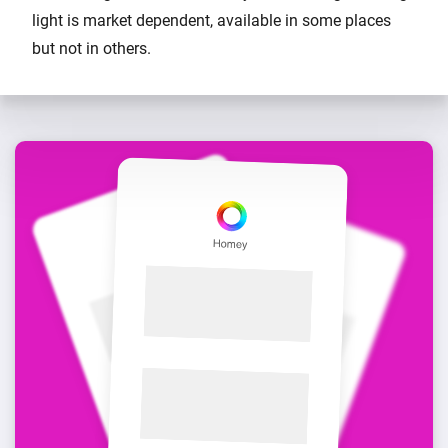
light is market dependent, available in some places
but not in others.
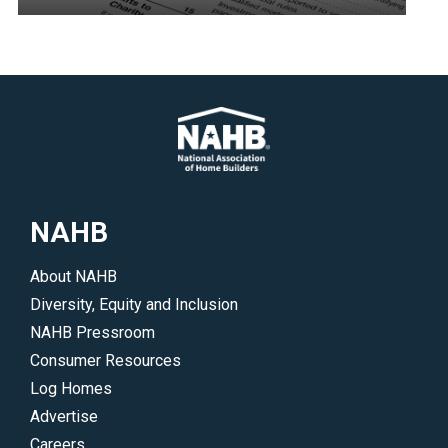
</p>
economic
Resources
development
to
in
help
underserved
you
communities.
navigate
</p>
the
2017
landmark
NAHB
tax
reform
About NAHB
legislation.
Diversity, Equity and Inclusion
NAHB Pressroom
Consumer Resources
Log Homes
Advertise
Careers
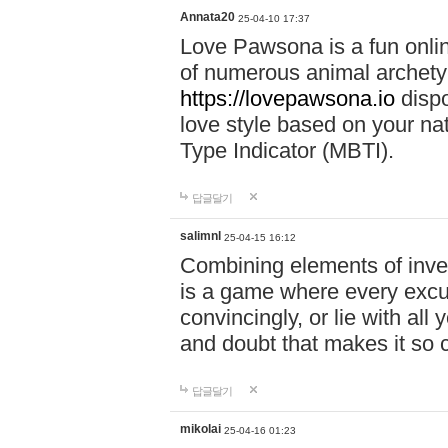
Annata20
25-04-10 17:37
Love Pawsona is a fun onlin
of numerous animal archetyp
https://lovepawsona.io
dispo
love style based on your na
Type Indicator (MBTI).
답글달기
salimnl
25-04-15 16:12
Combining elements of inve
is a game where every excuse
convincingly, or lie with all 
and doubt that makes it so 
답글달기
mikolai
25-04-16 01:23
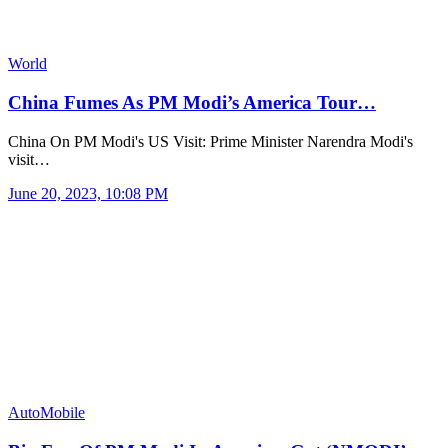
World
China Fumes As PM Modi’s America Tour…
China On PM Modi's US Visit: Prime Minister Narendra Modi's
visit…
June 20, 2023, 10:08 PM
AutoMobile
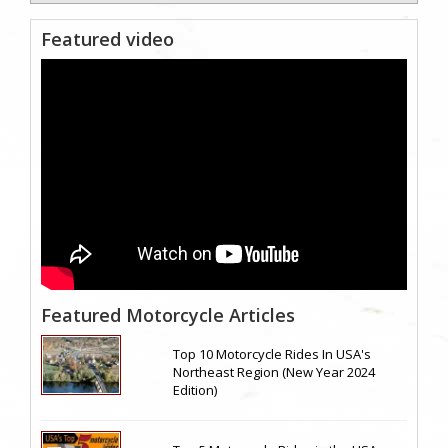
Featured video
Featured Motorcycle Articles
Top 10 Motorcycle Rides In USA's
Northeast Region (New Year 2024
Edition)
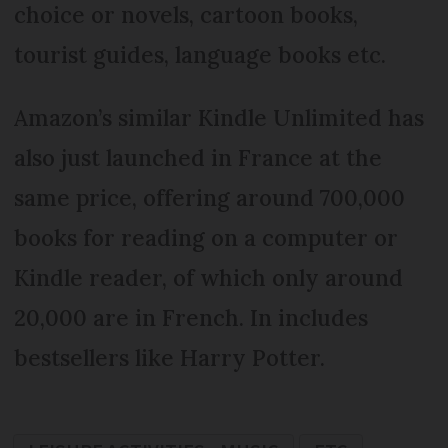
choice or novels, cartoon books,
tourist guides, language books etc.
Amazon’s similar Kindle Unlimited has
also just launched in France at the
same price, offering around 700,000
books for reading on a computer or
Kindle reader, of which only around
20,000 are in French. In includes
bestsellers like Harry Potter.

...

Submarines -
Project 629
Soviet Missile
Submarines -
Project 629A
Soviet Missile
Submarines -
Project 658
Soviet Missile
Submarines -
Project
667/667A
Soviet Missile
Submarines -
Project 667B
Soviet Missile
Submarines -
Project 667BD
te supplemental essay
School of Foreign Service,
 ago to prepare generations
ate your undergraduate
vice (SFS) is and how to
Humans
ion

:: Task statement ::
Please convert the stretch of the records from the line that contains "light is market" through the line that contains "bestsellers like Harry Potter.", both ends included, into a Markdown table with the columns No. and Text. Give each line its row number, skip blank lines and the picture markers, and include nothing outside that stretch.

:: Written answer ::
| No. | Text |
|---|---|
| 1 | light is market dependent, available in some places |
| 2 | but not in others. |
| 3 | </p> |
| 4 | economic |
| 5 | Resources |
| 6 | development |
| 7 | to |
| 8 | in |
| 9 | help |
| 10 | underserved |
| 11 | you |
| 12 | communities. |
| 13 | navigate |
| 14 | </p> |
| 15 | the |
| 16 | 2017 |
| 17 | landmark |
| 18 | NAHB |
| 19 | tax |
| 20 | reform |
| 21 | About NAHB |
| 22 | legislation. |
| 23 | Diversity, Equity and Inclusion |
| 24 | NAHB Pressroom |
| 25 | Consumer Resources |
| 26 | Log Homes |
| 27 | Advertise |
| 28 | Careers |
| 29 | Annata20 |
| 30 | 25-04-10 17:37 |
| 31 | Love Pawsona is a fun onlin |
| 32 | of numerous animal archetyp |
| 33 | https://lovepawsona.io |
| 34 | dispo |
| 35 | love style based on your na |
| 36 | Type Indicator (MBTI). |
| 37 | 답글달기 |
| 38 | salimnl |
| 39 | 25-04-15 16:12 |
| 40 | Combining elements of inve |
| 41 | is a game where every excuse |
| 42 | convincingly, or lie with all  |
| 43 | and doubt that makes it so  |
| 44 | 답글달기 |
| 45 | mikolai |
| 46 | 25-04-16 01:23 |
| 47 | World |
| 48 | China Fumes As PM Modi’s America Tour… |
| 49 | China On PM Modi's US Visit: Prime Minister Narendra Modi's |
| 50 | visit… |
| 51 | June 20, 2023, 10:08 PM |
| 52 | AutoMobile |
| 53 | Featured video |
| 54 | Featured Motorcycle Articles |
| 55 | Top 10 Motorcycle Rides In USA's |
| 56 | Northeast Region (New Year 2024 |
| 57 | Edition) |
| 58 | choice or novels, cartoon books, |
| 59 | tourist guides, language books etc. |
| 60 | Amazon’s similar Kindle Unlimited has |
| 61 | also just launched in France at the |
| 62 | same price, offering around 700,000 |
| 63 | books for reading on a computer or |
| 64 | Kindle reader, of which only around |
| 65 | 20,000 are in French. In includes |
| 66 | bestsellers like Harry Potter. |